=== Begin Enclosure ===
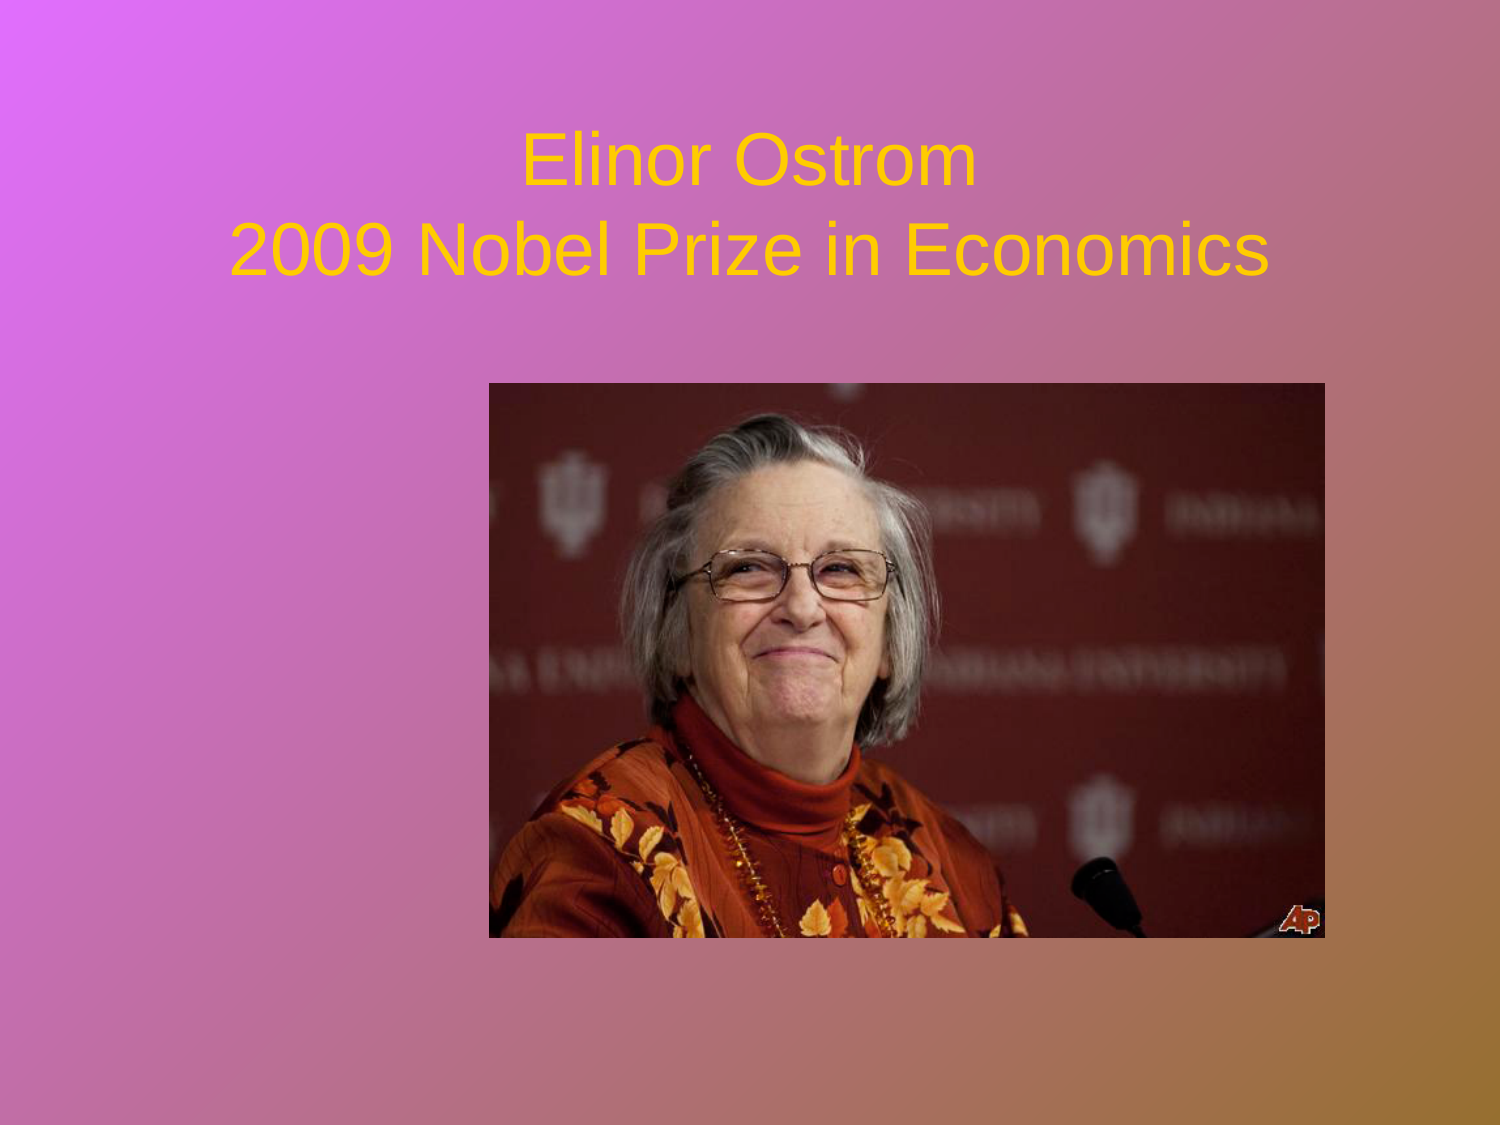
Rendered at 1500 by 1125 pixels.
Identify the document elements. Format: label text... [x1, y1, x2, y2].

title Elinor Ostrom 2009 Nobel Prize in Economics [74, 151, 1426, 340]
picture [489, 383, 1325, 938]
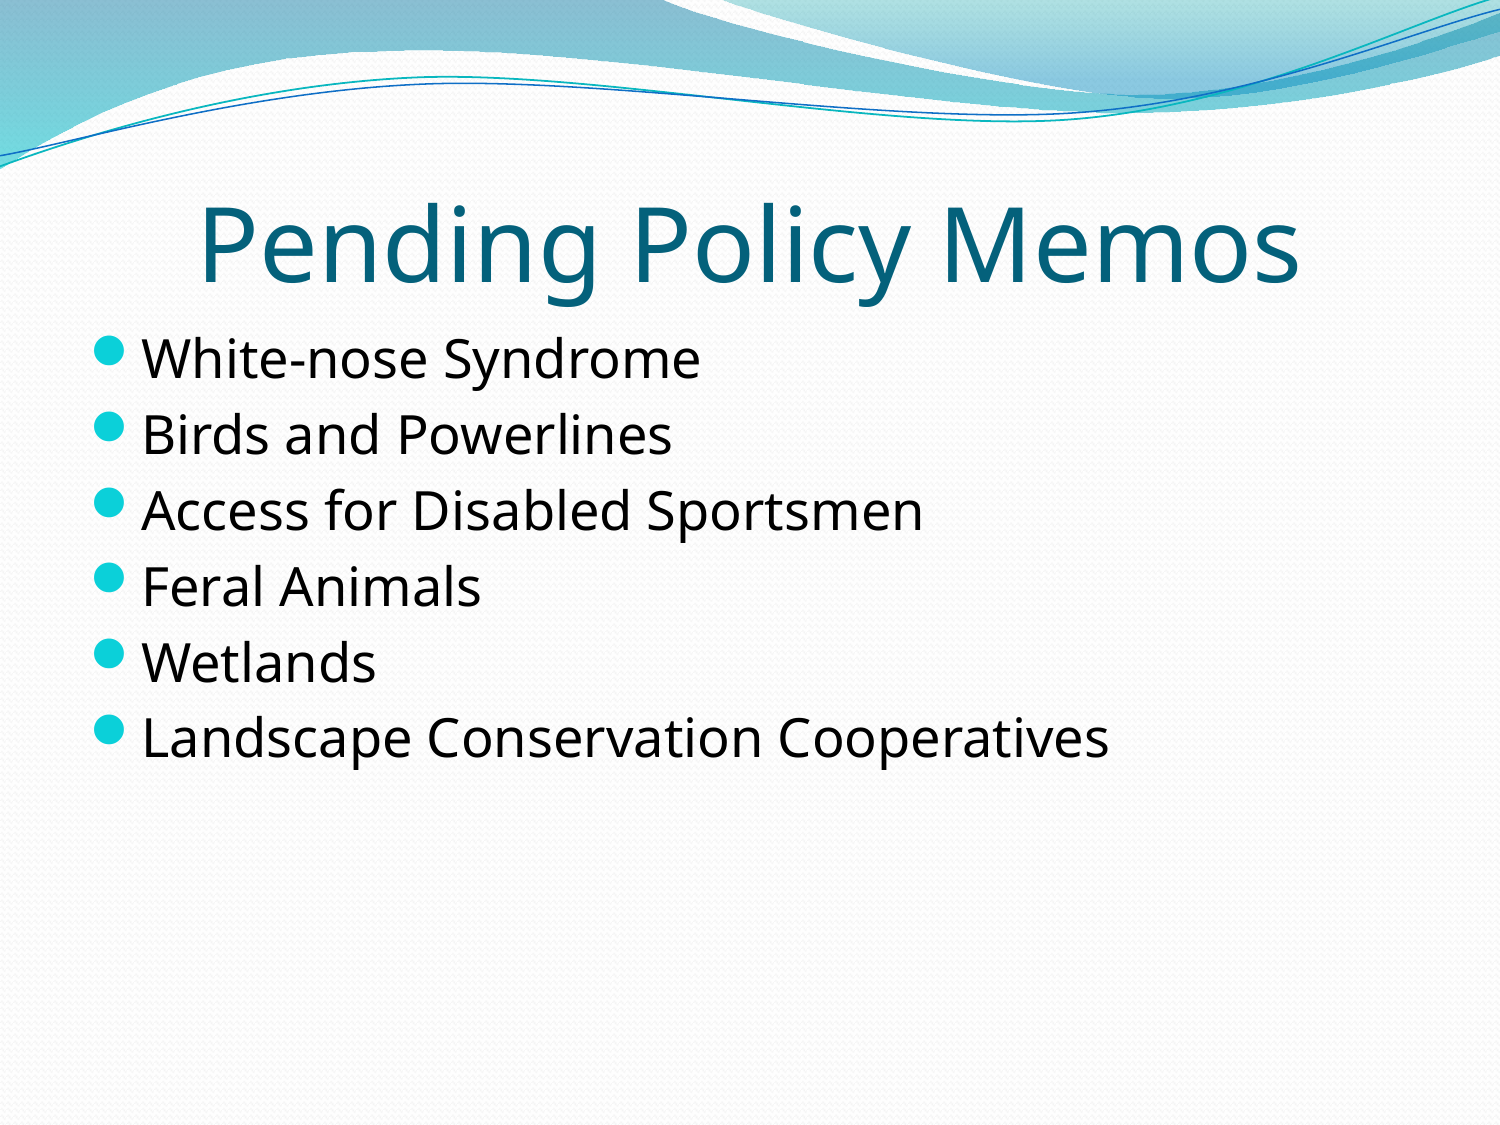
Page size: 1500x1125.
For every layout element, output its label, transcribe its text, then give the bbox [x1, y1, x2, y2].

list White-nose Syndrome Birds and Powerlines Access for Disabled Sportsmen Feral Animals Wetlands Landscape Conservation Cooperatives [75, 317, 1425, 1038]
title Pending Policy Memos [75, 115, 1425, 303]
=== End Enclosure ===
▸ WORK INSTRUCTIONS: For this exercise, return every entry verbatim and omit all pictures.

▸ EXPECTED ANSWER:
Rendered at 1500 by 1125 pixels.
Identify the document elements. Format: label text... [x1, y1, x2, y2].

title Elinor Ostrom 2009 Nobel Prize in Economics [74, 151, 1426, 340]
picture [489, 383, 1325, 938]
Page size: 1500x1125.
For every layout element, output its label, transcribe its text, then give the bbox [x1, y1, x2, y2].

list White-nose Syndrome Birds and Powerlines Access for Disabled Sportsmen Feral Animals Wetlands Landscape Conservation Cooperatives [75, 317, 1425, 1038]
title Pending Policy Memos [75, 115, 1425, 303]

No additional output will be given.